Kur'an-ı Kerim ve Türkçe Meali Sayfa 483
1. Hâ mîm.
2. Ayın, Sin, Kaf.
3. İşte böyle vahyediyor sana ve senden öncekilere, Aziz ve hakim olan Allah!
4. Göklerde ve yerde ne varsa O’nundur. O, yücedir, büyüktür!
5. Gökler üzerlerindekiler az kalsın çatlayacaklar/paramparça olacaklar. Melekler, Rablerini hamd ederek tesbih ederler. Yeryüzündekiler için bağışlanma dilerler. İyi bilin ki Allah, çok bağışlayıcı ve çok şefkatlidir.
6. Kendisinden başka veliler edinenleri, Allah gözetlemektedir onları. Onlara, sen vekil değilsin.
7. Mekke ve çevresindekileri uyarman için, hakkında hiçbir kuşkunun bulunmadığı toplanma günü ile uyarasın diye; işte sana, böyle Arapça bir Kur’an vahyettik. O gün insanların bir takımı cennettedir, bir takımı da çılgın alevler içinde.
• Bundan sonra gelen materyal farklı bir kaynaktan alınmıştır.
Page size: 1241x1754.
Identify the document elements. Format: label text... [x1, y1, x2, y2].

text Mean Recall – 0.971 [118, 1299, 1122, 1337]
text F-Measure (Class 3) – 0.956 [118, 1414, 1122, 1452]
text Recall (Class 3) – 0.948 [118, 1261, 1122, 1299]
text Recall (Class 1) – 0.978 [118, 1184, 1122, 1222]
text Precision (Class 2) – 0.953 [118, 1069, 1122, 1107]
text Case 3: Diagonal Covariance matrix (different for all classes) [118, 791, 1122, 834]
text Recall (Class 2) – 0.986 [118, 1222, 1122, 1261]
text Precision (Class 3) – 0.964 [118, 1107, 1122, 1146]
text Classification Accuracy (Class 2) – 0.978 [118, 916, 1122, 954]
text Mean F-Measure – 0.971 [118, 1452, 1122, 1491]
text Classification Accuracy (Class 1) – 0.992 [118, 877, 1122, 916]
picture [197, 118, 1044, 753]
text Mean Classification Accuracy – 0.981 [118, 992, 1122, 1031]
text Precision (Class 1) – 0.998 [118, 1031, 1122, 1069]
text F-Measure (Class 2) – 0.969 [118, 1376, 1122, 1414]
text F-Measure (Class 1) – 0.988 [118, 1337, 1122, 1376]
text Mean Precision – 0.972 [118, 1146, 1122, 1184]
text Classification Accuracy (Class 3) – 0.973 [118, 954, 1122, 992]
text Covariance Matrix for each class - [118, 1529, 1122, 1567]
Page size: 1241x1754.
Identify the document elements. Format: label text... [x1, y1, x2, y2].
8. Allah dileseydi onları tek bir ümmet yapardı. Fakat, dilediğini rahmetine katar. Ama zalimlerin ne bir velisi vardır ne de bir yardımcısı...
9. Yoksa onlar, O’ndan başka veliler mi edindiler? Oysa Allah, veli O’dur. Ölüleri dirilten O’dur. Her şeye gücü yeten O’dur!
10. Hakkında anlaşmazlığa düştüğünüz konuda hüküm Allah’a aittir. İşte o Allah, benim Rabbimdir. O’na bağlandım ve O’na yöneldim.